30 Ağustos 2009 Pazar

Come on Chelsea!!!

Son bir kaç gündür ciddi şekilde gribal enfeksiyon geçiriyorum. Öksürük, hapşırık derken vücudumda derman kalmadı resmen. Bütün gün koltukta uzanıp TV izlemekten başka da çarem yok ne yazıkki. Ama bu hastalık, cumartesi günümün futbolla geçmesine bir araç olmuş oldu.

Chelsea - Burnley maçı ile başladı futbol günüm. Ancelotti aşısının tutmayacağını düşündüğüm Chelsea, beni şaşırtmaya devam ediyor. Yakın arkadaşlarım benim uzun süredir Chelsea taraftarı olduğumu bilirler. Chelsea'ye hayranlığım Galatasaray'ın 5-0 mağlup olduğu dönem öncesinde başlamıştı. Bu mağlubiyet bile sempatizanlığımı sonlandırmaya yetmedi. Sadece belirli bir süre kızgın kaldım Mavilere. Bu konu hakkında konuşmaya biraz daha devam edersem yazının amacı sapacağından, biz en iyisi Chelsea - Burnley maçına geri dönelim.

Burnley'in Manchester United ile yaptığı maçın tamamını canlı olarak izledikten sonra, Burnley'in bu sezon oynayacağı maçların az gollü geçeceği izlenimine kapılmıştım. Nitelim oynadıkları toplam 3 maçta 2 gol atıp 2 gol yediler sadece. Bu seriye Chelsea maçını da dahil ederek devam edeceklerini düşünenlerin sayısı oldukça fazlaydı İngiliz basınında. Bu genel düşüncenin aksine maçın çok tempolu ve Chelsea'nin farklı galibiyeti ile sonuçlanacağını düşünüyordum. Nitelim öyle de oldu. Chelsea hem ona olan güvenimi boşa çıkarmadı, hem de bahis kuponumunda Evsahibi +2.5 bahisiminin yanına artı işareti koymama imkan sağladı.

Maç, çok tempolu başladı. İlk 15 dakika geride kaldığında, Chelsea'nin net 3 gol pozisyonunun yanı sıra Burnley'in de 2 gol pozisyonunu izleme fırsatı bulmuştuk bile.

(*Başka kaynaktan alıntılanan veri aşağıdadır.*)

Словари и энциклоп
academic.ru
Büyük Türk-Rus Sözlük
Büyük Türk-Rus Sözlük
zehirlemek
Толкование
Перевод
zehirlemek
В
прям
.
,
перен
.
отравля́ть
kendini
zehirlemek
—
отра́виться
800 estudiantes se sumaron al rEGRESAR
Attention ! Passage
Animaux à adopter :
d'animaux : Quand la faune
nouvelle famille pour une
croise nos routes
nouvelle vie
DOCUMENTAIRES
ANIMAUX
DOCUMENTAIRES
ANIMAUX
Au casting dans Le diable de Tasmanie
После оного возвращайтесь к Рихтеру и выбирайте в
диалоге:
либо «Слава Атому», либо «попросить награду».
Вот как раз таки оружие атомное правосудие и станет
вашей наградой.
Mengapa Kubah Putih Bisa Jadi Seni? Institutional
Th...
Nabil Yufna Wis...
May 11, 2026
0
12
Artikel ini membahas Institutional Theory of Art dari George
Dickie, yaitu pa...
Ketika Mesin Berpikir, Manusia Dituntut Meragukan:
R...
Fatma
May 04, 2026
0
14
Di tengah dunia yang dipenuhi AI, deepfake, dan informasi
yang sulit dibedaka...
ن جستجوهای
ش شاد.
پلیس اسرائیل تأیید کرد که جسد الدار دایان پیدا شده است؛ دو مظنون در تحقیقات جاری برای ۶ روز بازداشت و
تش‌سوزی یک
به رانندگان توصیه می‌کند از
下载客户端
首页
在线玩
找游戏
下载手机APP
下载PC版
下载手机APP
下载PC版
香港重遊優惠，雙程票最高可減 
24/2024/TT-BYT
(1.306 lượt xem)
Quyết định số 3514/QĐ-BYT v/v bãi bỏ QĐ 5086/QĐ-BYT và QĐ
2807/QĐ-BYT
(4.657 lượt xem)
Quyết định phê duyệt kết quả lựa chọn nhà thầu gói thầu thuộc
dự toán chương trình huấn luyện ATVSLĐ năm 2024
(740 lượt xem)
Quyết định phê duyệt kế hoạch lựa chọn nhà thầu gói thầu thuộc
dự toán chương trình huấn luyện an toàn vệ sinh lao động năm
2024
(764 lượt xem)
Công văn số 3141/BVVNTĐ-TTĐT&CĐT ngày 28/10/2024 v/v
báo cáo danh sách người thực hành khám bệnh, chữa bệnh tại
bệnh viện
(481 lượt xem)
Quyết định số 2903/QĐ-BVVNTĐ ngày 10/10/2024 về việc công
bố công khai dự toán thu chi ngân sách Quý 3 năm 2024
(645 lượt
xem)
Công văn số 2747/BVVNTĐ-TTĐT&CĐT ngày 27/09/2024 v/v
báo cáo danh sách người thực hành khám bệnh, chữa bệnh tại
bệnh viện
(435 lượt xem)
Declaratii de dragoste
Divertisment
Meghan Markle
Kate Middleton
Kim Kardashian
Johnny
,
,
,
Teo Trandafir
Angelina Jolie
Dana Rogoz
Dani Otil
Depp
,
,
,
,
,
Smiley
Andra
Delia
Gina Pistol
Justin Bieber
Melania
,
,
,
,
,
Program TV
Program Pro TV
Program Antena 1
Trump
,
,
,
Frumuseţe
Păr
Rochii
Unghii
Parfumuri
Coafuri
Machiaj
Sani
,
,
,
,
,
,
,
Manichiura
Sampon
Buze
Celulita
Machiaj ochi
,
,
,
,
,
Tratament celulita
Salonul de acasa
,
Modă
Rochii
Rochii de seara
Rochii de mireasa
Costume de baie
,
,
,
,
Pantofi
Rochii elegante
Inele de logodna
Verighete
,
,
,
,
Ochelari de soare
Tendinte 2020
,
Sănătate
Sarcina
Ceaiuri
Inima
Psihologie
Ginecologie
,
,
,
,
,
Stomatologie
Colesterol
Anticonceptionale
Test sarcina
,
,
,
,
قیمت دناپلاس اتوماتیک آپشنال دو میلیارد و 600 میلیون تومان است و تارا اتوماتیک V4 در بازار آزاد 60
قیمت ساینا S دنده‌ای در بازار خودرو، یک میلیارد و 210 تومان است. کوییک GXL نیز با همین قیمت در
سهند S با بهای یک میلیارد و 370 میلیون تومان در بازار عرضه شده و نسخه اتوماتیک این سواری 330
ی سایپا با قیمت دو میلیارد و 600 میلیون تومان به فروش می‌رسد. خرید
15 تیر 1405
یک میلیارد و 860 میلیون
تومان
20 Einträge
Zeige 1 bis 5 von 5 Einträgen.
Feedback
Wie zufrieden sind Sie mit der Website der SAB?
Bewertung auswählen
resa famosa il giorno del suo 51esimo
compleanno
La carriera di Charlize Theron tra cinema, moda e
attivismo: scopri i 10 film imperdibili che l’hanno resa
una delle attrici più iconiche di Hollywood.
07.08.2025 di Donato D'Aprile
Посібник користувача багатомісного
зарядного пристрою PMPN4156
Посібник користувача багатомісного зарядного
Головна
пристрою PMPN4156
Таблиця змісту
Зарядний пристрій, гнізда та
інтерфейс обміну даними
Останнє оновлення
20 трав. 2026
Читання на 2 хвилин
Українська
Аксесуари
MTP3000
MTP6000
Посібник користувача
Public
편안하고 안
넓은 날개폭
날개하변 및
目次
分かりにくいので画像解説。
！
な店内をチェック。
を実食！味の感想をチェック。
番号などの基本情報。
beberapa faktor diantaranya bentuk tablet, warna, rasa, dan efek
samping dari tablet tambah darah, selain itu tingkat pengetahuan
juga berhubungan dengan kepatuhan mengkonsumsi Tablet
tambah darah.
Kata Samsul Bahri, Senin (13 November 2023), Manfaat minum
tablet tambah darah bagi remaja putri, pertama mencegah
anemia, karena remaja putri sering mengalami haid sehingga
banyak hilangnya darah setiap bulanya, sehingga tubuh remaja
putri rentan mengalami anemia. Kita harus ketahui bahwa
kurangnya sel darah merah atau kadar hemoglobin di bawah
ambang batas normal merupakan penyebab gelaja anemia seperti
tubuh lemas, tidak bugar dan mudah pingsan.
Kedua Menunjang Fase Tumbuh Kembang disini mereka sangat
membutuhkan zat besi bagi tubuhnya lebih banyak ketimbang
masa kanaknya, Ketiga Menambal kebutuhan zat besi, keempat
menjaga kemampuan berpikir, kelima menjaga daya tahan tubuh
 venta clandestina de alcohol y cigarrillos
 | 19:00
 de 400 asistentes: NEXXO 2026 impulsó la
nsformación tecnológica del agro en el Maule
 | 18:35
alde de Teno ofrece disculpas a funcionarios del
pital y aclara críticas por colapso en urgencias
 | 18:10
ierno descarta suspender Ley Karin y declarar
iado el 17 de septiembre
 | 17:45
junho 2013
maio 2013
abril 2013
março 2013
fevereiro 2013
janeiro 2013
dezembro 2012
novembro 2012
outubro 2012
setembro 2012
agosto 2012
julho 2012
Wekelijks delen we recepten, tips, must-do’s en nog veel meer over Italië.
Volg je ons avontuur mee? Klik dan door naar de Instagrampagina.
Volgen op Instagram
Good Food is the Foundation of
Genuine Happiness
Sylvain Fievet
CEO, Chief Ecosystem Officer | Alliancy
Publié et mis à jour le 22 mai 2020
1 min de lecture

Ancak 15'inci dakikadan sonra Burnley kendi sahasına kapandı, Çanakkale geçilmez taktiği ile gol yiyeceği dakikayı mümkün olduğunca ileriye çekmeyi çalıştı. Bu taktik işe yarıyor gözüküyordu. Ama ilk yarının sonunda Drogba'nın Anelka'ya "al kardeşim, dokun topa sonra da gel gol sevincini paylaş benimle" pasıyla Chelsea 1-0 öne geçtiğinde ikinci yarı başında farklı bir taktik uygulamak zorunda olacaklarının farkındalığı ile gittiler soyunma odasına.

İkinci yarı başladığında Burnley açık futbol oynamaya çalışırken, 5 dakika içinde önce Ballack'ın kafasıyla, daha sonra da A.Cole merkezli bir füzeyle bir anda 3-0 geriye düşünce ne açık futbol kaldı ne de direnç..! 3-0'dan sonra stand by modunda geçen bir maç izledik. Zaten maç da bu skorla sonuçlandı.

Ancelotti'nin "önce savunma sonra gol" felsefesiyle bir sezon nasıl geçer diye düşünürken, Ancelotti oynattığı bu seyir zevki yüksek futbol ile beni şaşırtmaya devam ediyor.

Bu arada Burnley kalecisi Brian Jensen'e ayrı bir parantez açmak lazım. Bodyguard kıvamındaki vücuduna göre çok çevik bir kaleci. Eğer o olmasaydı Chelsea bu maçı 6-0, 7-0 gibi tarihi bir skor ile kazanabilirdi.

1 yorum:

csyasoo dedi ki...

Bu sezonun her kupada en büyük adayı bana göre.